The case was rightly removed into the United States Circuit Court. It rises out of an order made in the District Court in pursuance of an act of Congress authorizing the condemnation of the highway for the purpose of a canal. The suit is one, therefore, arising under the Constitution and laws of the United States.

But though the case was rightly removed, the jurisdiction of the United States Circuit Court is not thereby enlarged beyond the jurisdiction of the state court originally invoked. The United States court gets nothing by the removal; it sits only to determine what the state court might have determined but for the removal.

The jurisdictional inquiry, then, is this: Had the Circuit Court of Whiteside County, but for the removal, jurisdiction to grant the relief asked upon the facts stated? In our judgment the state court was without such jurisdiction, not because it was a state court, and the defendants United States officers, and the subject matter of the suit an United States Work (questions we do not decide); but because the relief prayed for would be an interference, collaterally, with the execution of the condemnation proceedings in the United States District Court.

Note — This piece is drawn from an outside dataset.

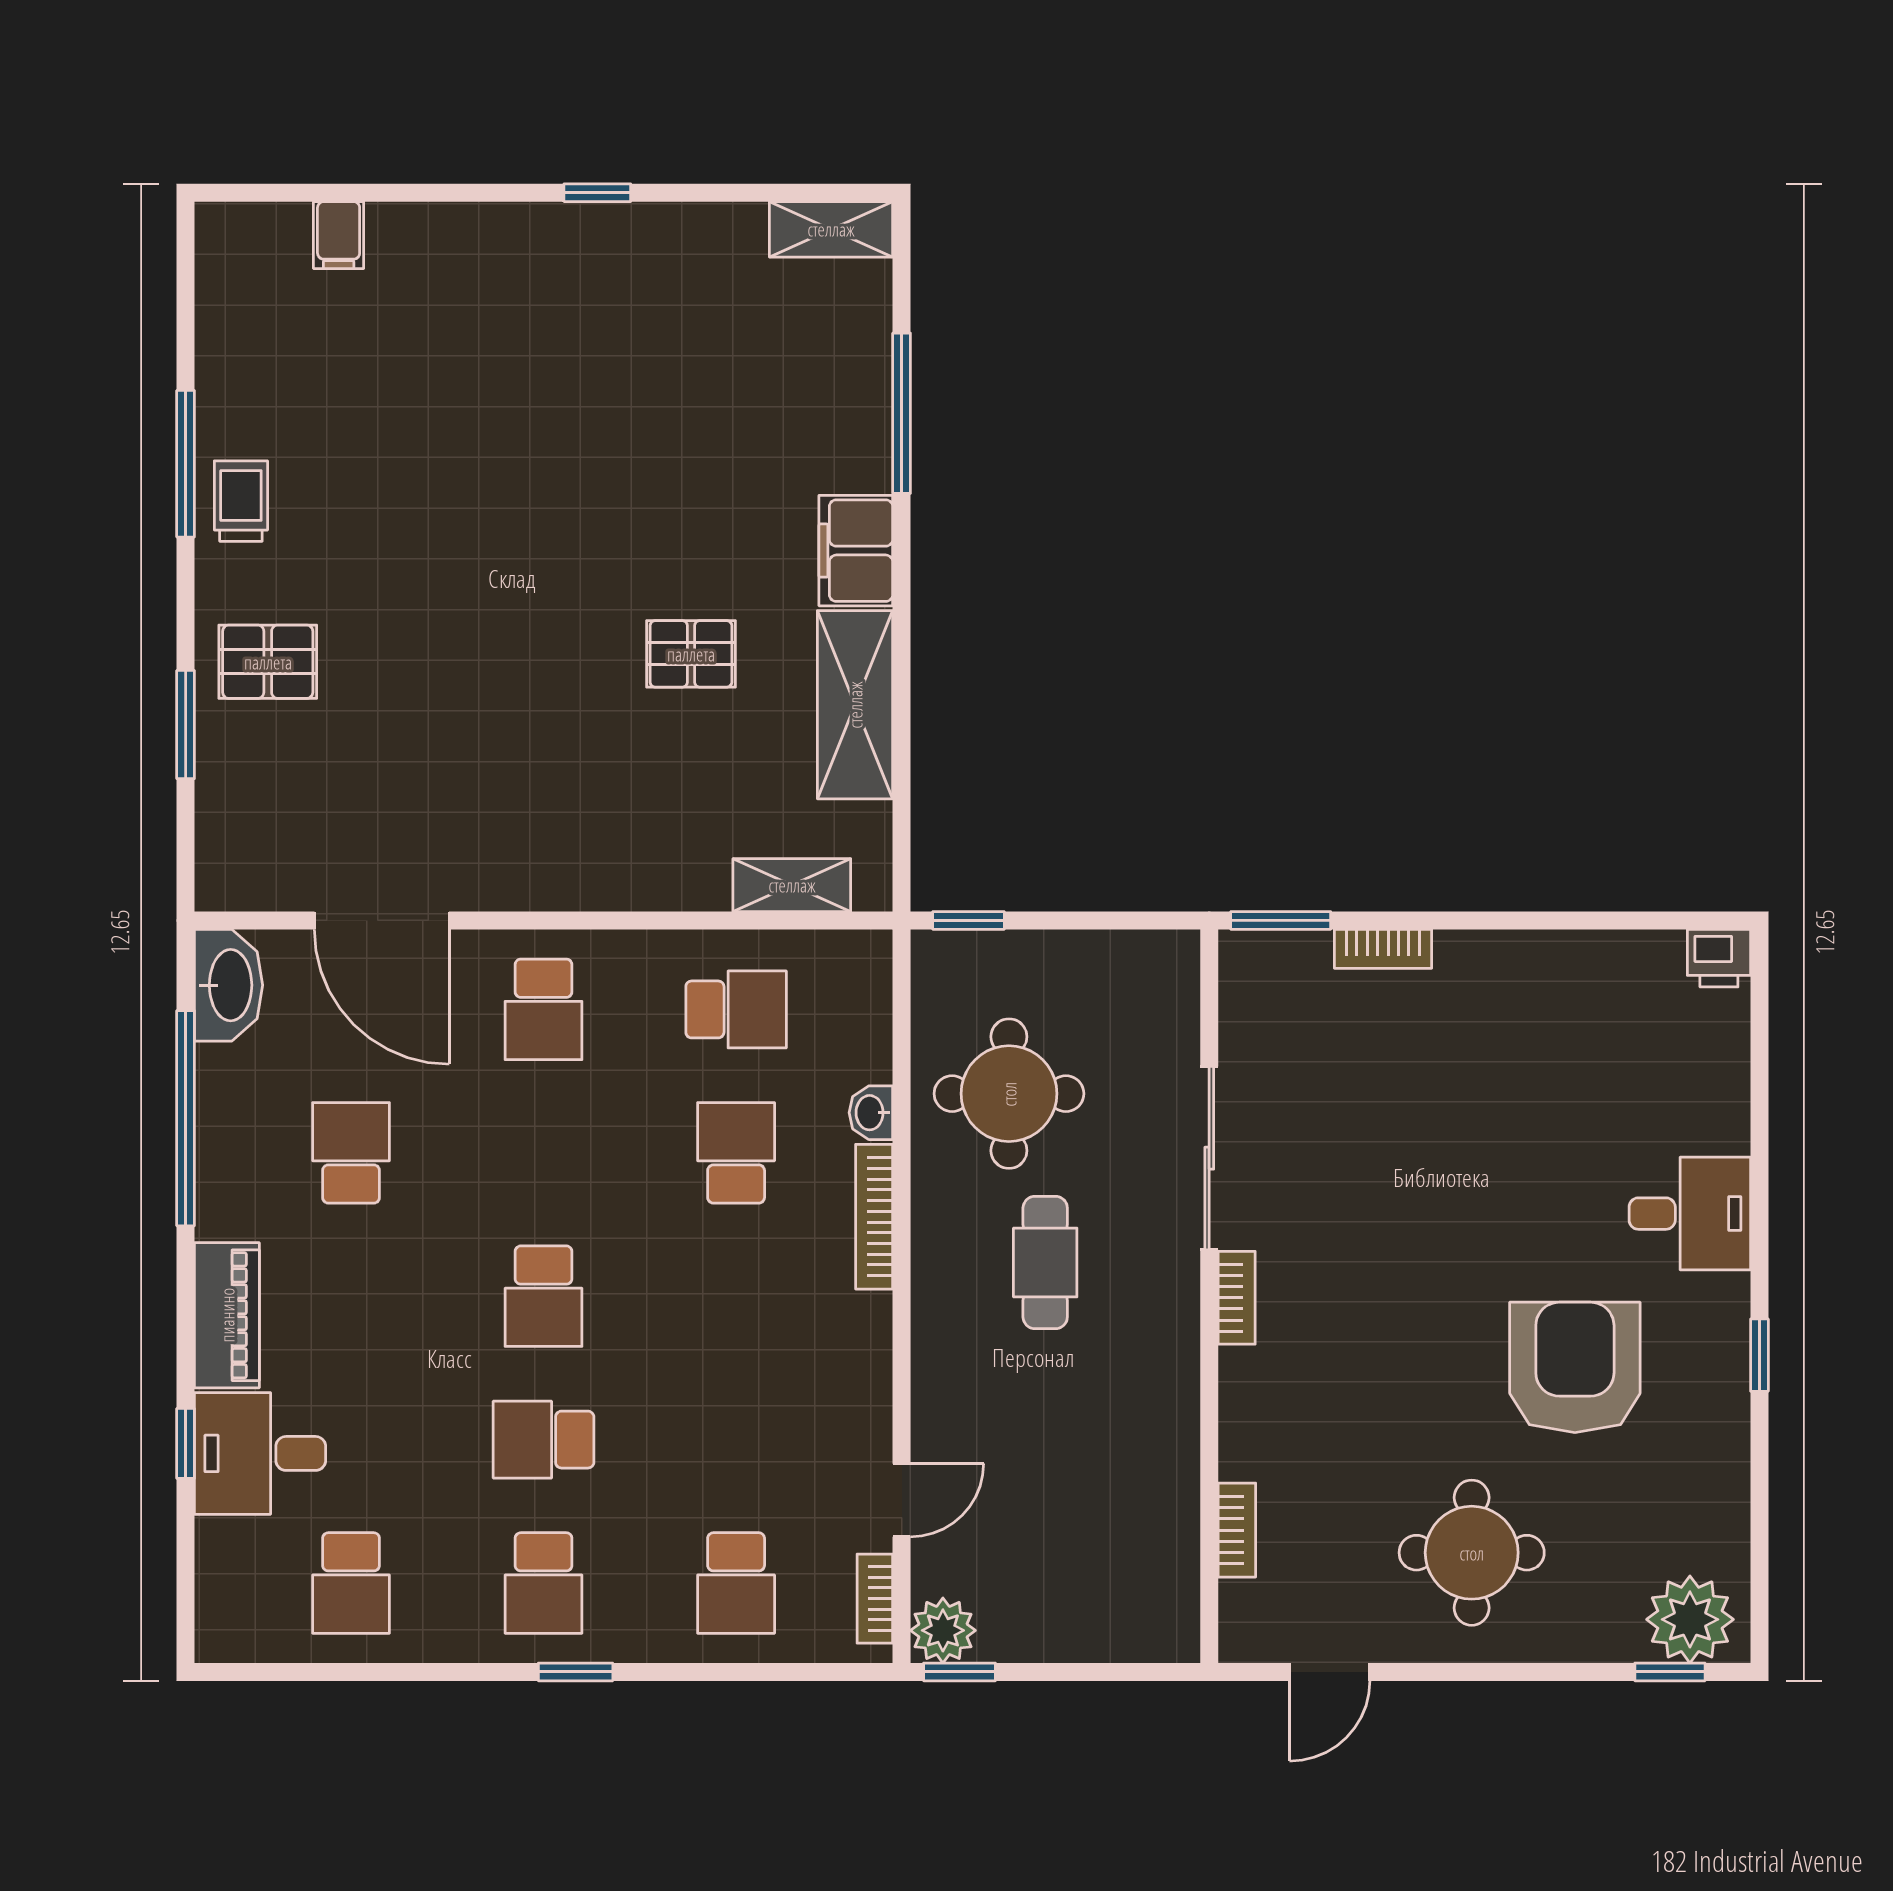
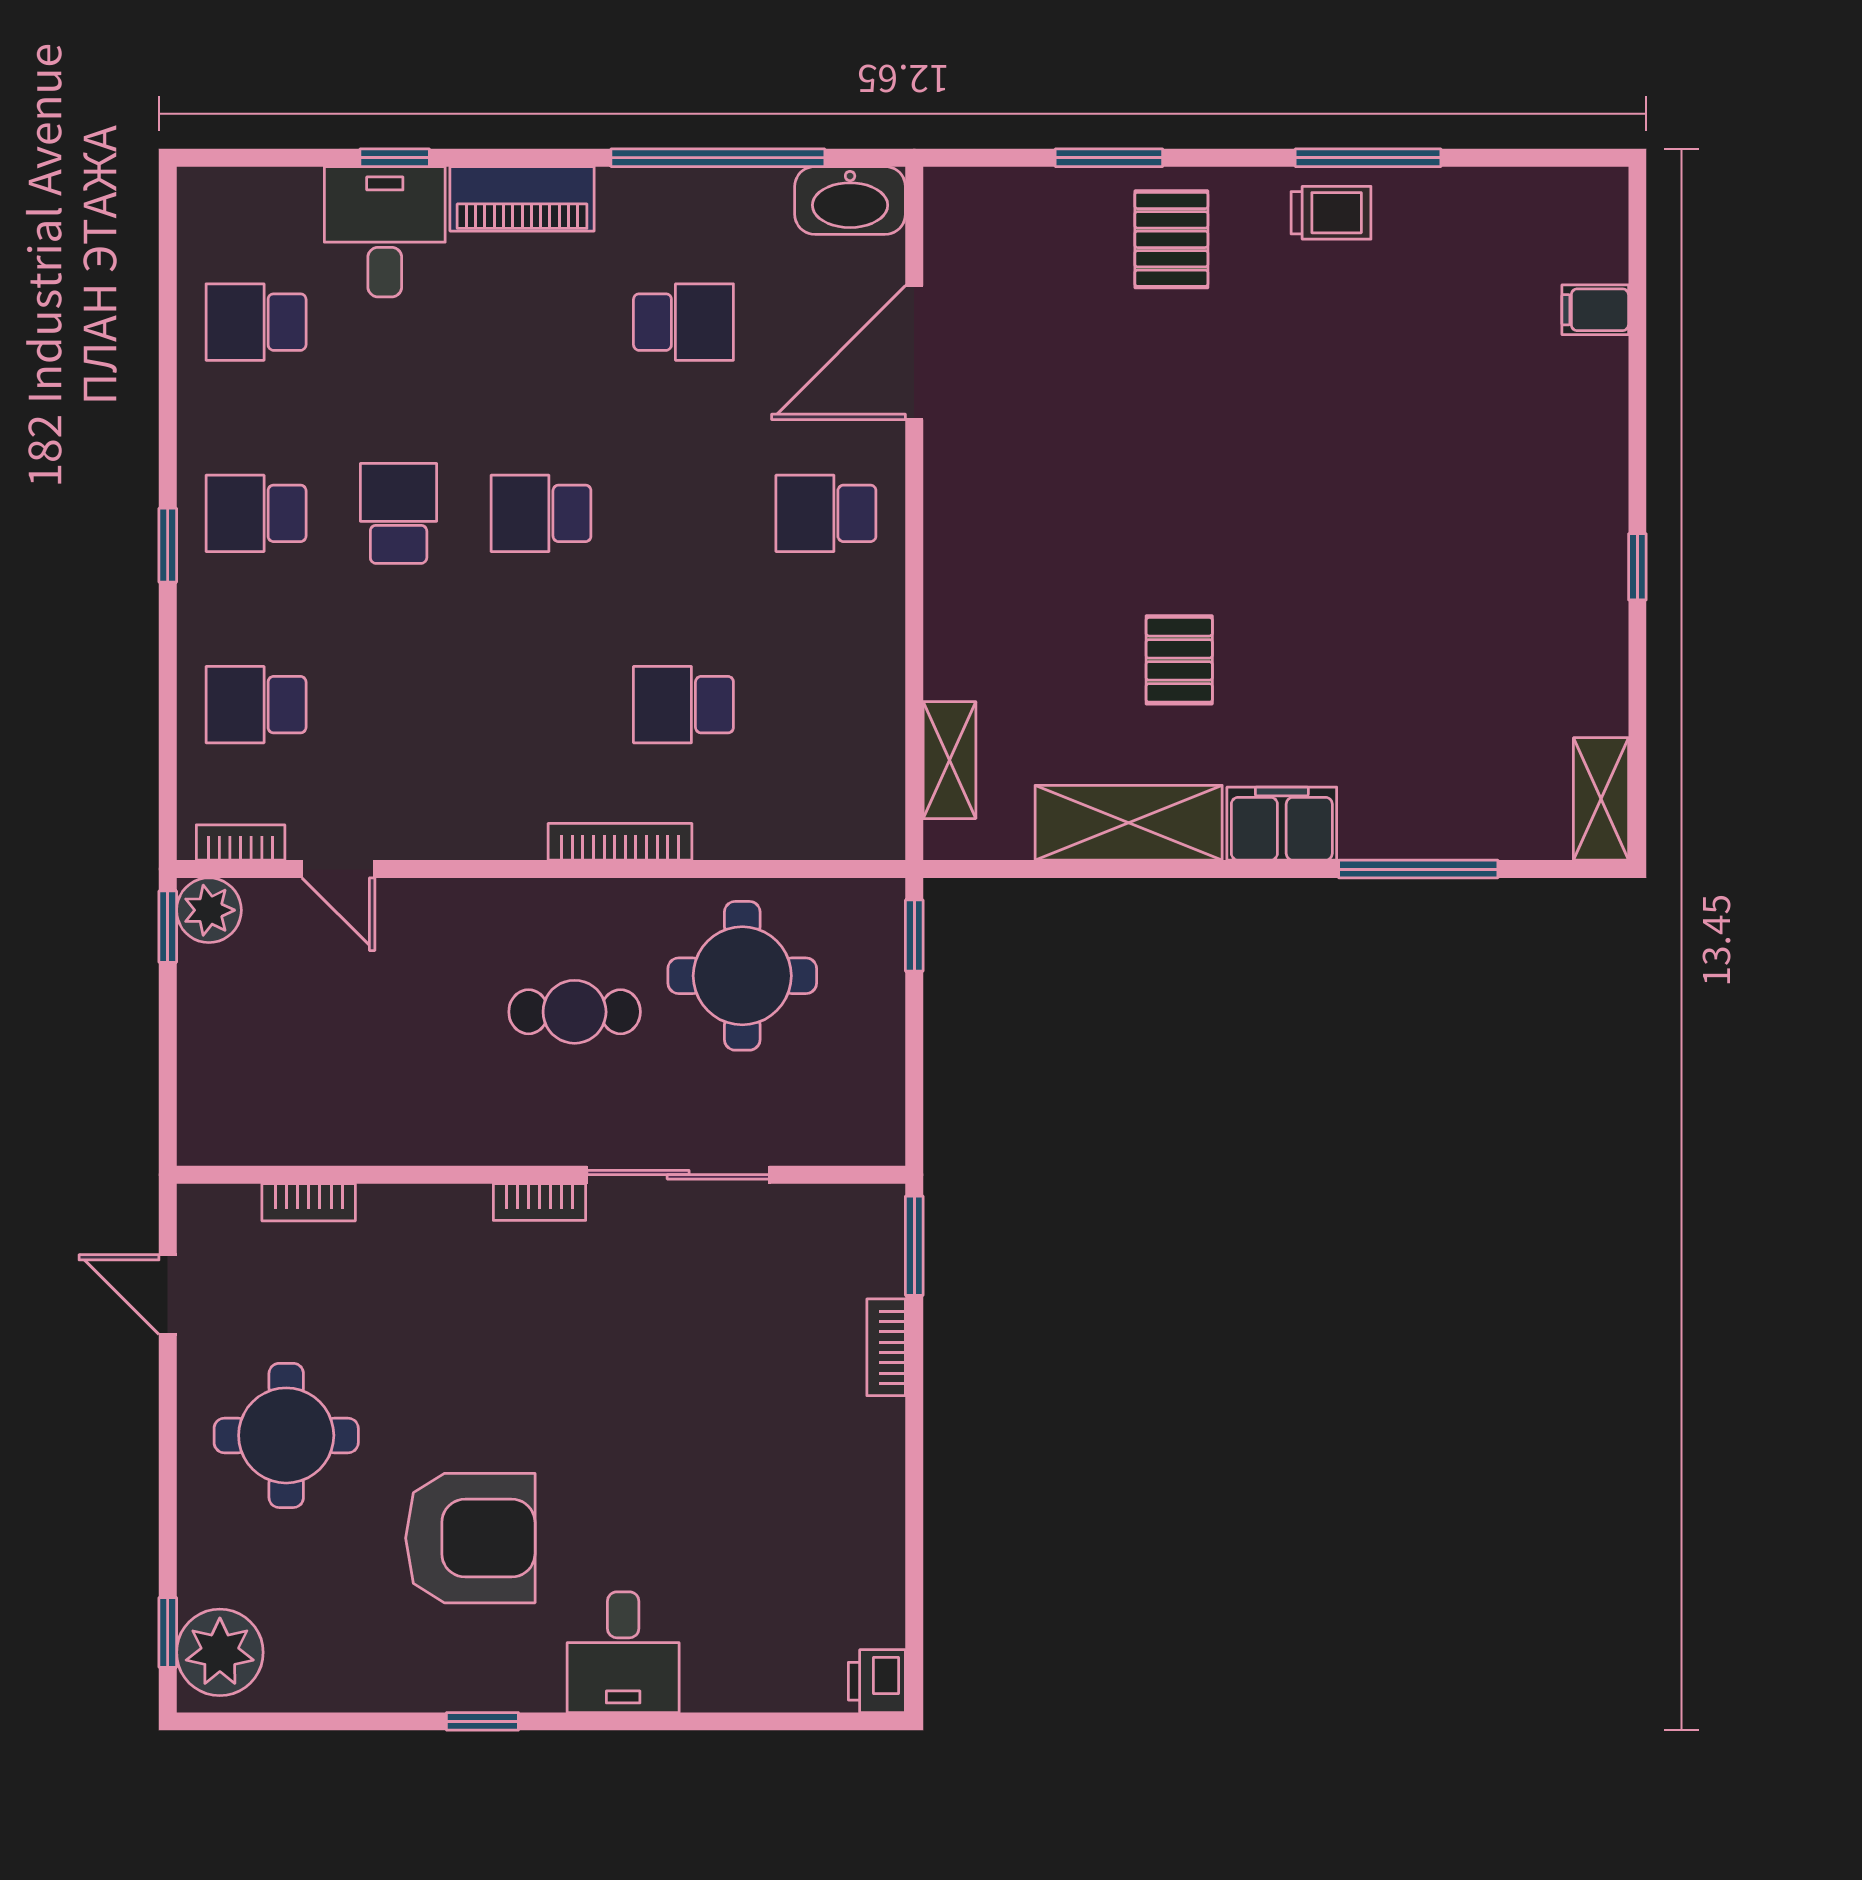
school desk: (736, 1009) -> (826, 705), removed
washbasin: (871, 1113) -> (723, 839), removed
school desk: (736, 1153) -> (683, 705), turned 180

The bill shows that in the condemnation proceedings there was involved the location of the bridge, the character of its structure, the location and character of the approaches, and all the details of construction essential to the preservation of the highway as provided for in the act of Congress. The direction contained in such decree, whether express, or by implication from the maps and -plans exhibited, is executory; and the District Court is open to the appellantSi to apply for its enforcement. To allow the bill under consideration to lie would be to charge the state court, or, on removal, the Circuit Court of the United States with the execution of the District Court’s executory order. The two Courts might disagree as to the order’s meaning, its scope, or the manner of its enforcement, and a conflict ensue such as the policy of the law forbids. Until the order is fully executed, so that it is no longer within the power of the court, but has become a fixed right of the party, no question going merely to its terms, or the manner of its enforcement, can be entertained outside the court that entered it. The Circuit Court of Whiteside County was in this respect without jurisdiction.

The order dismissing the bill was for want of equity; it should have been for want of jurisdiction. The decree of the Circuit Court is reversed, but without costs, with instructions that the bill be dismissed for want of jurisdiction apparent on the face of the bill.